Regardless of who eventually wins, if the party splits or doesn't, Labour looks finished. It's that the alternatives are even worse. Everything seems to be coming together to ensconce the Conservatives in power again for a generation, only this time with even less opposition than before. I mean, fuck me, More United? When Jo Cox said it, it meant something. When appropriated by Caroline Criado-Perez, the singer out of the Kooks, Maajid Nawaz and tech entrepreneurs chomping at the bit to profit from using "new technologies to drive a revolution in improving public services", it's fairly obvious what this is about. It's not as though tech has most certainly been behind the further atomisation of society, has it?

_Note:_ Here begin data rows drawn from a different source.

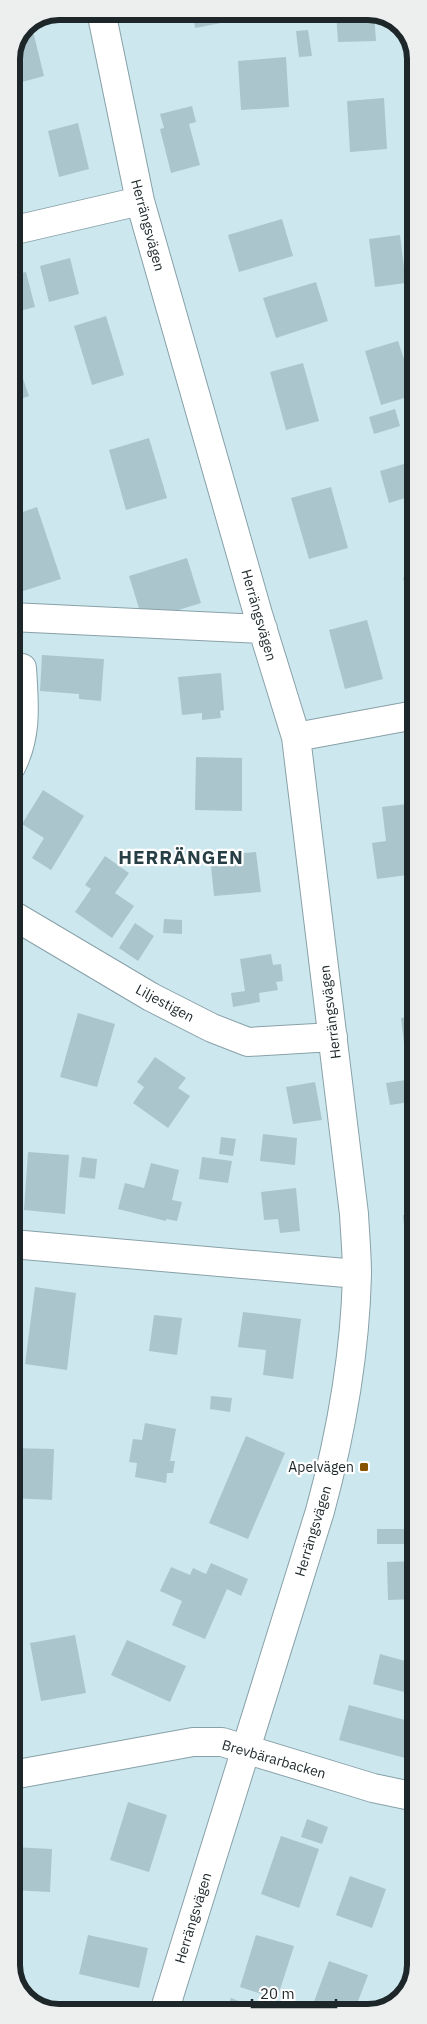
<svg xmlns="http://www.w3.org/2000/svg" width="427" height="2024" viewBox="0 0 427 2024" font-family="'IBM Plex Sans',sans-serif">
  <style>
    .building { fill: #abc5cd }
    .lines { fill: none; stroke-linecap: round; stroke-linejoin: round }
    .minor-casing { stroke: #88a1a9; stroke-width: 30 }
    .minor { stroke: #fff; stroke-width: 28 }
    .poi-dot { fill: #885300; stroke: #fff; stroke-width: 2 }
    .labels { text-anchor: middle; stroke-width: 4.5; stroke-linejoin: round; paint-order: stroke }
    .street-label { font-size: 14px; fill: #1d272a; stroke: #fff }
    .poi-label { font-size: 14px; fill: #1d272a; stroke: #fff; text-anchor: end }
    .district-label { font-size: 19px; font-weight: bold; letter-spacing: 1px; fill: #273e44; stroke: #fff }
    .rim { fill: none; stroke: #1d272a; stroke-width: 6 }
  </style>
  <rect width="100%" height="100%" fill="#cde7ef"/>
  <!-- building -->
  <path class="building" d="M 192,11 L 256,11 L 257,16 L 195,28 Z
    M 336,12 L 374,12 L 376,41 L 338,42 Z
    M 31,23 L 44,76 L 11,85 L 11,58 L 25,25 Z
    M 308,30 L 312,56 L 299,57 L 296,31 Z
    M 286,57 L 289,107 L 241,110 L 238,61 Z
    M 384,98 L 387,149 L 350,152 L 347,101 Z
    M 192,106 L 196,122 L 189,124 L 200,165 L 171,173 L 160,129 L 164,128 L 160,114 Z
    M 78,123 L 89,169 L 59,177 L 48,131 Z
    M 282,219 L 293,256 L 239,272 L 228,235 Z
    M 400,235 L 406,283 L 375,287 L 369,239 Z
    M 70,258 L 79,294 L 49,302 L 40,266 Z
    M 26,272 L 35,307 L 11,313 L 11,275 Z
    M 316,282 L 328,321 L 276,338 L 263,298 Z
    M 106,316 L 124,375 L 92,385 L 74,326 Z
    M 398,341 L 404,359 L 409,357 L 415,377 L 409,379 L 414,395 L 381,405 L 365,351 Z
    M 303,363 L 319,421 L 286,430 L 270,372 Z
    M 19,367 L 29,396 L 11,402 L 11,369 Z
    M 395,409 L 400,426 L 374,434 L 369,417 Z
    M 149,438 L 167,498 L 126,510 L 109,450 Z
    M 407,463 L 415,495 L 389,503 L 380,471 Z
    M 331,487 L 348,548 L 309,559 L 291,498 Z
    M 37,507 L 61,579 L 20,592 L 11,568 L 11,516 Z
    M 187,558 L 201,603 L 143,621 L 129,576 Z
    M 415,575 L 415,621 L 403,578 Z
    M 367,620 L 383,679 L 345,689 L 329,630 Z
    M 42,655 L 104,659 L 101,701 L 79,699 L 79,694 L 40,691 Z
    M 221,673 L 224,710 L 220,711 L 221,718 L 202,720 L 202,713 L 182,715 L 178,677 Z
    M 196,757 L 242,758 L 242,811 L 195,810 Z
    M 43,790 L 84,816 L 51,870 L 32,858 L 44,838 L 22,824 Z
    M 415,803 L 415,874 L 377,879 L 372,843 L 386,841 L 382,807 Z
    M 256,852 L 261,892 L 214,896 L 210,856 Z
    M 105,856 L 129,873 L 115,893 L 134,906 L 112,938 L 75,912 L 91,889 L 85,885 Z
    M 164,919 L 182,920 L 182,934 L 163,933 Z
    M 135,923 L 154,936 L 138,961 L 119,948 Z
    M 271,954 L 273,965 L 281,964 L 283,981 L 276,982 L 278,990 L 259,993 L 260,1002 L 233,1007 L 231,993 L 245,991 L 240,959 Z
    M 78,1013 L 115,1024 L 97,1087 L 60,1077 Z
    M 416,1016 L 416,1059 L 406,1060 L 401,1018 Z
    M 11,1043 L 21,1048 L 12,1063 L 16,1066 L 11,1074 Z
    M 155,1057 L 186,1078 L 178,1088 L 190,1096 L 168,1128 L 133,1103 L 144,1087 L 137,1082 Z
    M 412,1079 L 416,1101 L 390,1105 L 386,1083 Z
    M 315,1082 L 322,1120 L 293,1124 L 286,1087 Z
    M 263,1134 L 297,1138 L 295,1165 L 260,1161 Z
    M 221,1137 L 236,1139 L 233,1156 L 219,1154 Z
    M 28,1152 L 69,1155 L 65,1214 L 24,1210 Z
    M 82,1157 L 97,1159 L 95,1179 L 79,1177 Z
    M 202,1157 L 232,1161 L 228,1183 L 199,1179 Z
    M 151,1163 L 179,1170 L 172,1200 L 182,1202 L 177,1221 L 166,1219 L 166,1221 L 118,1209 L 125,1183 L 144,1188 Z
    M 296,1188 L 300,1231 L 280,1233 L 278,1219 L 264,1220 L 261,1192 Z
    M 416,1214 L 416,1257 L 407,1258 L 403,1215 Z
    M 35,1287 L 76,1293 L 67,1370 L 25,1364 Z
    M 243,1312 L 301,1319 L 293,1379 L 263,1375 L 266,1350 L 238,1347 Z
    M 154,1315 L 182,1318 L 177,1355 L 149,1351 Z
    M 211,1396 L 232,1398 L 230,1412 L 210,1409 Z
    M 408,1407 L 416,1407 L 416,1427 L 409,1427 Z
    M 145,1423 L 176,1429 L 170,1461 L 175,1461 L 173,1473 L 167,1473 L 166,1483 L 135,1477 L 137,1463 L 129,1462 L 133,1439 L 142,1440 Z
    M 246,1436 L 285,1453 L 248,1539 L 209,1523 Z
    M 12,1448 L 54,1449 L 52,1500 L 12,1498 Z
    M 377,1529 L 406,1529 L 406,1544 L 377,1544 Z
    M 416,1561 L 416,1599 L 388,1600 L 387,1562 Z
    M 211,1563 L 248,1579 L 241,1596 L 227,1589 L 205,1639 L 172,1625 L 182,1601 L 160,1591 L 171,1567 L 190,1575 L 193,1568 L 206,1574 Z
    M 75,1635 L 86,1693 L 41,1701 L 30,1643 Z
    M 127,1640 L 186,1666 L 170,1702 L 111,1675 Z
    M 380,1654 L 416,1664 L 416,1695 L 373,1684 Z
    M 349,1705 L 416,1723 L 416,1761 L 339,1740 Z
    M 128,1802 L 167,1815 L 149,1872 L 110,1860 Z
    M 307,1819 L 328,1827 L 322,1844 L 301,1837 Z
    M 281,1836 L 319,1849 L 299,1908 L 261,1894 Z
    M 12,1847 L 52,1849 L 50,1892 L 12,1890 Z
    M 350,1876 L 386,1889 L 372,1928 L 336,1915 Z
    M 88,1935 L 148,1948 L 139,1988 L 79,1974 Z
    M 256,1935 L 294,1946 L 277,1999 L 240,1987 Z
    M 329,1961 L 368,1975 L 354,2012 L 327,2012 L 312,2007 Z
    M 231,1998 L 259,2009 L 258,2012 L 225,2012 Z"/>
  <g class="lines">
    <defs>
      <path id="minor" d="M 101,11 L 140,201 L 258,614 L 296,737 L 354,1214 C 355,1234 357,1254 357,1275 C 355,1355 341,1434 320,1511 L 164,2012
        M 11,231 L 140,201
        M 11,617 L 263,629
        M 296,737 L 415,715
        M 11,767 C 28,734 24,703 22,668
        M 11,914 L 151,997 L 212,1028 L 248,1042 L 333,1037
        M 12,1244 L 357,1274
        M 12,1775 L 193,1742 L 222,1742 L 373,1788 L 416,1797"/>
    </defs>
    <!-- minor casing -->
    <use href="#minor" class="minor-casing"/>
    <!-- minor -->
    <use href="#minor" class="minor"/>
  </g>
  <!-- markers -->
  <rect class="poi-dot" x="359" y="1462" width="10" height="10" rx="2.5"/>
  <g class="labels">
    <!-- street labels -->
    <g class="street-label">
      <text transform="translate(148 225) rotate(75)" y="5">Herrängsvägen</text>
      <text transform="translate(259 615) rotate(74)" y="5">Herrängsvägen</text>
      <text transform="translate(165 1003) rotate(28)" y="5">Liljestigen</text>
      <text transform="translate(330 1012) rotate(-97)" y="5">Herrängsvägen</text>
      <text transform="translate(313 1531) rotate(-73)" y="5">Herrängsvägen</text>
      <text transform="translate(274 1759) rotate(16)" y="5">Brevbärarbacken</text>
      <text transform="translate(193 1918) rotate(-73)" y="5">Herrängsvägen</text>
    </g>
    <!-- poi labels -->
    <g class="poi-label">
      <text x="354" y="1472">Apelvägen</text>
    </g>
    <!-- district labels -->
    <g class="district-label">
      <text x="181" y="864">HERRÄNGEN</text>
    </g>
  </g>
  <!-- crop -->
  <path d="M0 0H427V2024H0ZM59 20H368A39 39 0 0 1 407 59V1965A39 39 0 0 1 368 2004H59A39 39 0 0 1 20 1965V59A39 39 0 0 1 59 20Z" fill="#edeeee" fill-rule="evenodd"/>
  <path class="rim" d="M59 20H368A39 39 0 0 1 407 59V1965A39 39 0 0 1 368 2004H59A39 39 0 0 1 20 1965V59A39 39 0 0 1 59 20Z"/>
  <!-- scale -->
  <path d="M252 1999v8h84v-8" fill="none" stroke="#1d272a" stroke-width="2.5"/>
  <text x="260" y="1999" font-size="15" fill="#1d272a" stroke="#ffffff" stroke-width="4" paint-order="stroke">20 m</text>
</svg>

This whole year has been revenge of the forgotten, ignored and angry. Of course in actuality they haven't been forgotten or ignored, they've mostly been pampered their whole lives, but they believe they have been. All it took to get them energised was some good old fashioned xenophobia, and in the case of the Donald, explicit racism. Make no mistake, Trump will win in November. He might not had the Democrats gone with someone other than Hillary, but she will seal it. Had the Democrats crowned a balloon with a face drawn in marker pen on it, it would probably have the beating of Trump. Hillary is beyond toxic: when millennial women are making clear they won't vote for the first woman president because her name will be Hillary, the game is up.
Shouldn't this be having the opposite effect? Shouldn't I galvanised by the prospect of a Trump presidency, of seeing the Brexiters fail miserably? Not when it's so obvious the left can't win in any case. I just can't see the point of going on battling. In every war there comes a time when you have to sit down and examine if the point has been reached when it's better not to go on fighting. I think that point may well have been reached. Combined with other developments, to call back that post from last week disappearing, there simply doesn't seem any point continuing with a blog purely built around despair rather than the slightest hope. I still though have some thinking to do.